Do you need more information about what password managers are and why they are better than the alternatives? Continue reading.

How does a password manager work?

To begin with, a password manager records the username and password you use when you first log in to a website or service. The next time you visit the website, forms will be automatically populated with your saved user credentials.
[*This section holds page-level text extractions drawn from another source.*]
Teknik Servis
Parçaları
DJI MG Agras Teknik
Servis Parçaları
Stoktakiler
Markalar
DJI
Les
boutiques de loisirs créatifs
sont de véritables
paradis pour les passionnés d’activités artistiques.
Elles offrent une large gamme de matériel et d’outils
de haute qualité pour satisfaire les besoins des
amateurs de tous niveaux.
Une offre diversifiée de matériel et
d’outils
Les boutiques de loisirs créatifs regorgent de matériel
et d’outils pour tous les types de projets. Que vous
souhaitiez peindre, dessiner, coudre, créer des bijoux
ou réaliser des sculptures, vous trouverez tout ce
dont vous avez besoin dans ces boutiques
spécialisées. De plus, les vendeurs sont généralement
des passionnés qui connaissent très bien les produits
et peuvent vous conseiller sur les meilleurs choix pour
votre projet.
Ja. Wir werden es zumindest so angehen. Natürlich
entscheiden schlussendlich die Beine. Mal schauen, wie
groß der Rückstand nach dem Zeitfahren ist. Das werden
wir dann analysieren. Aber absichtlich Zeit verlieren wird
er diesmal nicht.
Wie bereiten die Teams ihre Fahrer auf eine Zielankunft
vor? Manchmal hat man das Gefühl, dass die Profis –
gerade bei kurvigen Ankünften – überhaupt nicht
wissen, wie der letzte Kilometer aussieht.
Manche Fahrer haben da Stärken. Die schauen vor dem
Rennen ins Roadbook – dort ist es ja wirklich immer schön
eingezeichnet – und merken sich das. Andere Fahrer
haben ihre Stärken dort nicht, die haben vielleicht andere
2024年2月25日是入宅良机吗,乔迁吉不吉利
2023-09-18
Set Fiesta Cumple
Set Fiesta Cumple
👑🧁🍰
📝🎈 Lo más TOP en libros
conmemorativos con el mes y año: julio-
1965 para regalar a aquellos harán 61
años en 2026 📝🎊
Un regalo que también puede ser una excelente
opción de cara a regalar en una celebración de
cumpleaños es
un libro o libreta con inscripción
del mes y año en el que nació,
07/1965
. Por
For websites and services that are not automatically populated, you can use a password manager to copy the password to paste it into the password field.

If you are unable to choose a good password, the manager can generate a secure password for you and be careful not to reuse it across services. If you use more than one device, you want a manager that is available on all of your devices and browsers so that you can access them from anywhere via the Manager app or your passwords and login information – including credit card and shipping information – their browser- Extension. Some offer secure storage, so you can keep other items too, e.g. B. Documents or an electronic copy of your passport or will.

Note: Many password managers keep the master password that you use to unlock the manager locally rather than on a remote server. Or if it is on a server, it is encrypted and unreadable for the company.

This ensures that your account remains secure in the event of a data breach. If you forget your main password, there may be no way to recover your account through the company. For this reason, some password managers offer DIY kits that you can use to restore your account yourself. In the worst case, start over with a new account and manually reset your passwords at each specific location and account and start again.

Continue reading: So we could finally replace passwords

What is a secure password?

A good password should be a long string of uppercase and lowercase letters, numbers, punctuation marks and other non-alphanumeric characters – something that is difficult for others to guess, but a breeze for a password manager. And despite what you may have heard, you don’t have to change a good password or passphrase regularly once you’ve selected it.

Can I manage my passwords and login information using a web browser?

You can certainly use Chrome, Safari, or Firefox to manage your passwords, addresses, and other credentials. You can even set up a master password to unlock your credentials in a browser. And although using an online browser’s password tool is certainly better than using a password keeper, you can’t simply access your passwords and other credentials outside of the browser, or give credentials to anyone you trust.

What about iCloud keychain?

ICloud Keychain allows you to access your Safari website usernames and passwords, credit card information and Wi-Fi network information from your Mac and iOS device. It’s great if you live in Apple’s world. However, if you venture outdoors and have a Windows or Android device or use the Chrome or Firefox browser, iCloud Keychain comes up short.

Continue reading: Google is trying to leave passwords for a billion Android devices

David Gewirtz contributed to this story.